1985—Theodore Sturgeon Dies
American science fiction and pulp writer Theodore Sturgeon, who pioneered a technique known as rhythmic prose, in which his text would drop into a standard poetic meter, dies from lung fibrosis, which may have been caused by his smoking, but also might have been caused by his exposure to asbestos during his years as a Merchant Marine. 1945—World War II Ends
At Reims, France, German General Alfred Jodl signs unconditional surrender terms, thus ending Germany's participation in World War II. Jodl is then arrested and transferred to the German POW camp Flensburg, and later he is made to stand before the International Military Tribunal at the Nuremberg Trials. At the conclusion of the trial, Jodl is sentenced to death and hanged as a war criminal. 1954—French Are Defeated at Dien Bien Phu
In Vietnam, the Battle of Dien Bien Phu, which had begun two months earlier, ends in a French defeat. The United States, as per the Mutual Defense Assistance Act, gave material aid to the French, but were only minimally involved in the actual battle.
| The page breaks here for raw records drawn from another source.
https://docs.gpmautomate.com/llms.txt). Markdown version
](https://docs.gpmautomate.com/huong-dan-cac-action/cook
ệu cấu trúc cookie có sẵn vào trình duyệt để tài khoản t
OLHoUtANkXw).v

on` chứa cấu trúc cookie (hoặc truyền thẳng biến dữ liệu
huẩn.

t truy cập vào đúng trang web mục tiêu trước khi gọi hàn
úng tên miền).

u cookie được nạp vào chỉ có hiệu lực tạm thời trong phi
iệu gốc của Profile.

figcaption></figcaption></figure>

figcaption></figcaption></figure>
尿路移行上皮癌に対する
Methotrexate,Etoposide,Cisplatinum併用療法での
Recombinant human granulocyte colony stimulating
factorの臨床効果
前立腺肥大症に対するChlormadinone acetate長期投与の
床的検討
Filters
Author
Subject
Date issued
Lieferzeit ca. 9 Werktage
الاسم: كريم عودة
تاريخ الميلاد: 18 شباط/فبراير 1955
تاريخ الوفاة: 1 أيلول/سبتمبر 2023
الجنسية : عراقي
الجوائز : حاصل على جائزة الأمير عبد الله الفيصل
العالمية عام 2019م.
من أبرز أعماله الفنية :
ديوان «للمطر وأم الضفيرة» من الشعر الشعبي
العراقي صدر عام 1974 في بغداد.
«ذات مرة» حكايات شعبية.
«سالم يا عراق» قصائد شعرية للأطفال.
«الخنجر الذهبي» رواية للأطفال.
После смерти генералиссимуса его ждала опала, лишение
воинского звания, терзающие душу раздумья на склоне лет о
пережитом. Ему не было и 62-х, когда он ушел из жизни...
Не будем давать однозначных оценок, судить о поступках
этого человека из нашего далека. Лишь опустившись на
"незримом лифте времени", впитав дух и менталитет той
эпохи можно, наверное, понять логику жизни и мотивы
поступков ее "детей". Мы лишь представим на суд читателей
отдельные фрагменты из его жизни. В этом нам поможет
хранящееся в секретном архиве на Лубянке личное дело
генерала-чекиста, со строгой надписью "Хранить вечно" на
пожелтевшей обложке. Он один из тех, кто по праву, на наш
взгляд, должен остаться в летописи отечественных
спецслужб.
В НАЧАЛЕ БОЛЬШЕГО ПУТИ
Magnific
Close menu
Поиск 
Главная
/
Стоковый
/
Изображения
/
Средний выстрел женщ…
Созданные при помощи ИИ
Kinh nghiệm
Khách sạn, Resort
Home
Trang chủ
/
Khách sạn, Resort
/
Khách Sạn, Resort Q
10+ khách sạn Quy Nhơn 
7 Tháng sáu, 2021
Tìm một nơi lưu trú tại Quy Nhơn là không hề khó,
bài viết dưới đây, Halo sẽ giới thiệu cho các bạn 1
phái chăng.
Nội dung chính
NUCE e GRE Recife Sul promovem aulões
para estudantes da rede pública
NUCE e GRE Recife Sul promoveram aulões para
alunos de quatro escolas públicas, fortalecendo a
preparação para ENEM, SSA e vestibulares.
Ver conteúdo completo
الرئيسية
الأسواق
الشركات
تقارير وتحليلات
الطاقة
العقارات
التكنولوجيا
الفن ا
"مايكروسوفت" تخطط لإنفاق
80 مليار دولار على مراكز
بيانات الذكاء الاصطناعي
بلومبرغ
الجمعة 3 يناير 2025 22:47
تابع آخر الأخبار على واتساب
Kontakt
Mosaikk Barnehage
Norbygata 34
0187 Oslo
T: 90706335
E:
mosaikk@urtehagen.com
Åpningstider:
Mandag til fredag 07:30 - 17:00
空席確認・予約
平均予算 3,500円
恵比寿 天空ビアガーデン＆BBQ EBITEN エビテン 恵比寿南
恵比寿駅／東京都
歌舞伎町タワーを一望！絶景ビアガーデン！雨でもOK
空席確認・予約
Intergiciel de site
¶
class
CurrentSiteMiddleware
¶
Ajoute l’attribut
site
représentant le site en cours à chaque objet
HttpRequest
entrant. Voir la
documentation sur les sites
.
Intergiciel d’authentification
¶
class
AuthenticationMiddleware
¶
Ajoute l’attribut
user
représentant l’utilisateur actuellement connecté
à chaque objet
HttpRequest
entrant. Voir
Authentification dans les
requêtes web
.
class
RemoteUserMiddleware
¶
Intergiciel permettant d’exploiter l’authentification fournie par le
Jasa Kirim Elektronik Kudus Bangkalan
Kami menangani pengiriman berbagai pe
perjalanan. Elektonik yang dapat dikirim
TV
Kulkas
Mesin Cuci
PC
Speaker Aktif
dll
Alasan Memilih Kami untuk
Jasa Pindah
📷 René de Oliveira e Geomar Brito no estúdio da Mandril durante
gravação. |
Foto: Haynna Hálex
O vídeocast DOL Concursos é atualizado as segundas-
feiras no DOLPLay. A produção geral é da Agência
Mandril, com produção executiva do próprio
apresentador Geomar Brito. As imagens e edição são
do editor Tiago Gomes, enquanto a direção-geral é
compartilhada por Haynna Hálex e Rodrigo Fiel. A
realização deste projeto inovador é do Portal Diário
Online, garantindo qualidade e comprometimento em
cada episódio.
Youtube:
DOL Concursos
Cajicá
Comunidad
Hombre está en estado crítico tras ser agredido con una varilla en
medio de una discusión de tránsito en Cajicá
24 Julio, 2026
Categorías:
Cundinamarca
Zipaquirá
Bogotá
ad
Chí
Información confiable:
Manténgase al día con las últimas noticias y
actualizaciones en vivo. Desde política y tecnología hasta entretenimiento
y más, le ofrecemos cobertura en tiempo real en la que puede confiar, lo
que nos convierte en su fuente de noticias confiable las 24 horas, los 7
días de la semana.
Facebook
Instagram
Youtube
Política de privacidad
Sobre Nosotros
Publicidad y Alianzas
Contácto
By 1961, however, American troops would begin arriving in droves, and within several years the U.S. would be fully embroiled in war. 1937—The Hindenburg Explodes
In the U.S, at Lakehurst, New Jersey, the German zeppelin LZ 129 Hindenburg catches fire and is incinerated within a minute while attempting to dock in windy conditions after a trans-Atlantic crossing. The disaster, which kills thirty-six people, becomes the subject of spectacular newsreel coverage, photographs, and most famously, Herbert Morrison's recorded radio eyewitness report from the landing field. But for all the witnesses and speculation, the actual cause of the fire remains unknown.